- Tarea 1 -
Reescribe como lista breve el párrafo del texto sobre la protección de menores en entornos digitales que empieza con «Probablemente hay acuerdo», conservando sus datos principales.
- Tarea 2 -
Escribe la continuación del texto sobre la protección de menores en entornos digitales, empezando justo después de su última frase.

- Fragmento del documento -
Esta semana, la Agencia Española de Protección de Datos (AEPD) anunció que investiga ciertas plataformas digitales por el uso de “patrones adictivos” para enganchar a los usuarios. La semana anterior, el Ministerio de Transformación Digital anunció el ya célebre ‘pajaporte’, su sistema para controlar el acceso de menores a webs porno. Y el 4 de junio se aprobó el anteproyecto de ley de protección de menores en los entornos digitales.

Son acciones aparentemente inconexas que en realidad tienen mucho que ver. Todas tienen como prioridad proteger a la infancia de los perjuicios asociados a las pantallas: adicción, violencia, abusos, acoso, vulneración de derechos, daños a la integridad física y psíquica, manipulación, daños psicológicos y emocionales, discriminación, desinformación y un largo etcétera.

Probablemente hay acuerdo en que es necesario atajar estos problemas, pero la manera de abordarlo por las diferentes instituciones es problemática. Los mensajes que se envían a la ciudadanía parecen poner la carga en los usuarios, bajo la premisa de que el móvil tiene la culpa de todo. Por tanto, en el caso de los menores, también la tienen quienes les tutelan -los padres y profesores- por dejarles acceder a estos dispositivos que parece cargar el diablo.

Esta narrativa es profundamente problemática, por dos motivos principales. El primero, que les revictimiza y condiciona negativamente la toma de conciencia y responsabilidad. El segundo, que desvía el debate de la raíz del problema: el modelo de negocio de las plataformas digitales. ¿Por qué? ¿Cómo funciona este modelo, en qué se basa y por qué es problemático? ¿Y, en última instancia, cómo proteger y protegernos, evitando el señalamiento?

- Material recopilado -
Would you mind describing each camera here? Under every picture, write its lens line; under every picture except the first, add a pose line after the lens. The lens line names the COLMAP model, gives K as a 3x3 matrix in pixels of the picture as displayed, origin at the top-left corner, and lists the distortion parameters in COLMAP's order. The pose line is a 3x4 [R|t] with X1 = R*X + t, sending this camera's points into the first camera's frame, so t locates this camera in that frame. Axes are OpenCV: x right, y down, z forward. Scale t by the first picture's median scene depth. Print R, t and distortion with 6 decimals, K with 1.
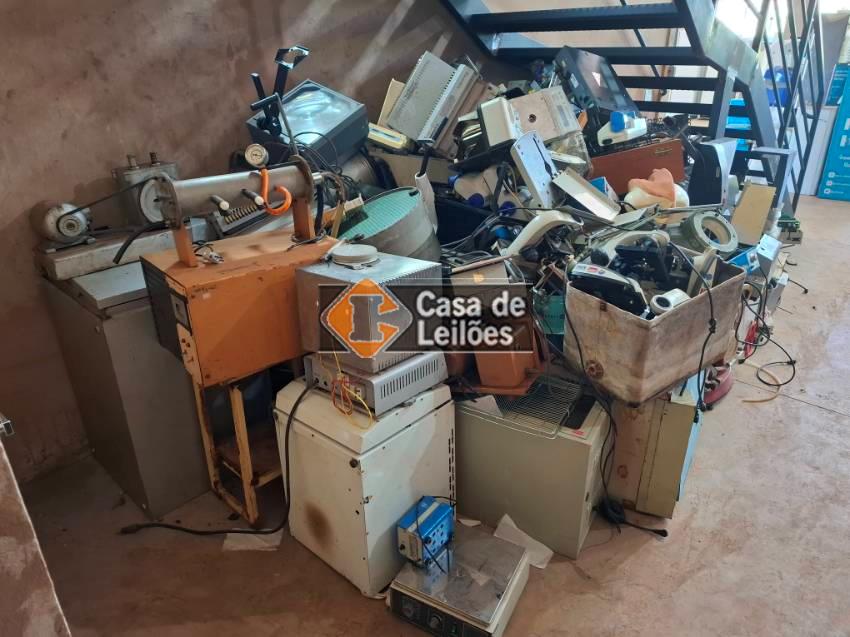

- Respuesta 1 -
- Probablemente hay acuerdo en que hay que atajar estos problemas, pero el enfoque de las distintas instituciones es problemático.
- Los mensajes dirigidos a la ciudadanía ponen la carga en los usuarios, con la premisa de que el móvil tiene la culpa de todo.
- En el caso de los menores, la culpa recae también en quienes los tutelan, padres y profesores, por dejarles acceder a esos dispositivos.

- Respuesta 2 -
Fábricas de ‘yonquis’ digitales

Comencemos por el cómo. ¿Cómo nos enganchan las redes sociales y aplicaciones online? Mediante incontables recursos de diseño. Entre ellos están el llamado 'scroll infinito' (la posibilidad de desplazarse hacia abajo para ver contenido todo el tiempo), la reproducción automática de historias y vídeos uno detrás del otro, y los llamados “patrones oscuros” que nos llevan a hacer clic o a suscribirnos en cosas sin querer, o que hacen casi imposible cancelar una suscripción.

Pero también hay muchos otros elementos: los “me gusta”, la posibilidad de comentar y compartir, las notificaciones, la posibilidad de etiquetar a amigos, las recomendaciones de nuevas amistades, la creación de grupos privados, el chat instantáneo, las noticias recomendadas, las listas de tendencias, o los puntos suspensivos mientras alguien escribe para que sepamos que está al otro lado y no desconectemos.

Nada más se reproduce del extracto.